25th December 2014 by Jonathan Davis
The Government and the Bank of England (helped by the media) keep telling us Deflation is bad for us.
Think about that.
We don’t want lower business and living costs. You really couldn’t make it up. How surreal and Orwellian.
They say we need inflation as otherwise people won’t buy stuff and the economy will suffer.
And yet… has anyone ever stopped themselves buying a TV or anything electronic, like a computer or a tablet, even though they KNEW the item will be much cheaper months later? No, noone.
Will cheaper food stop us buying groceries?
Exactly. It’s that daft and, I am afraid to say, entirely self-serving. Governments and civil servants love inflation.

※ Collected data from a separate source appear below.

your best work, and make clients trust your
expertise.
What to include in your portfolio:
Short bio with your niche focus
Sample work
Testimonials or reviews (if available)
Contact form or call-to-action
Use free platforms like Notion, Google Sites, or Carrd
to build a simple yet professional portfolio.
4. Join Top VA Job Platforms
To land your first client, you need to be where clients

Their own pensions are entirely index-linked so they could care less if inflation was 5% or even 500%. Inflation reduces the real value of govt debt…
The Bank of England loves inflation as it helps achieve their goals of stock markets for ever rising, the banks never failing again and people will borrow.

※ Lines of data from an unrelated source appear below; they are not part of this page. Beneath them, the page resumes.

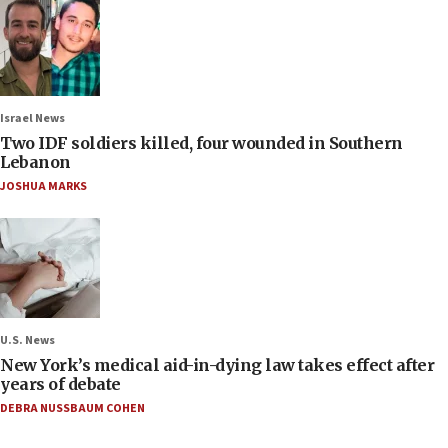
Israel News
Two IDF soldiers killed, four wounded in Southern
Lebanon
JOSHUA MARKS
U.S. News
New York’s medical aid-in-dying law takes effect after
years of debate
DEBRA NUSSBAUM COHEN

The people love deflation as our costs of living and running our small businesses fall. And we don’t have index-linked pensions.
The people are getting our wishes for Christmas it would seem.
CPI was just announced at just 1.0%. Not deflation but not soaring prices either. And the trend in prices’ inflation is down.
Then you see the price of Oil since the Summer…
A huge fall of a half and largely in one fell swoop from this Summer is NOT INFLATIONARY!
As everyone knows oil is (after labour costs) the next biggest cost of businesses. Thus businesses have had a big cost cut.
We too have had a big cost of living cut as our fill-up cost has gone down some 15%. (Some people ask me why only 15% when the price of oil has gone down 50%? Tax…).
We should have a big cut in our household heating and lighting charges but I doubt we will due to the cartel that supplies us as well as all the Green energy charges Brussels has decided we should pay.
However, if businesses cut their selling prices to stay competitive then we should have a somewhat smaller grocery bill.
1% CPI was without much of the fall in oil prices. Like 2009, it could go negative i.e. actual falls in the costs of living. Gosh, wouldn’t that be absolutely dreadful Prime Minister and Governor (of the Bank of England)?
Can oil prices go lower? Yes. Will they? Who knows but we suspect we have not seen the bottom yet.
Globally, the bulk of modern economies are experiencing the same trend in very low inflation, bordering on deflation.
And this was at the end of October, prior to much of the oil price falls.
It seems to us that Deflation is something we will all get used to. We haven’t experienced it sustainably for decades. And THAT is the issue.
Everyone assumes that what has been will be always. And THAT is what we have been trying to get people to see as nonsense for years.
THIS will impact investing, retirement planning etc. If you are investing as you have always done, you might want to reconsider.
We have been heavily invested in US Treasuries all year (Government Bonds in the US. The UK equivalent are Gilts). Generally, when these fall it smacks of rising inflation and vice versa – rises smack of falling inflation.
This is what has happened in 2014:
Long term US Ts up over 20% (25% taking into account income from these) this year – from what we are aware, the 5th biggest annual gain since 1926!
Deflationary! That’s what global markets’ participants are saying. Not just us.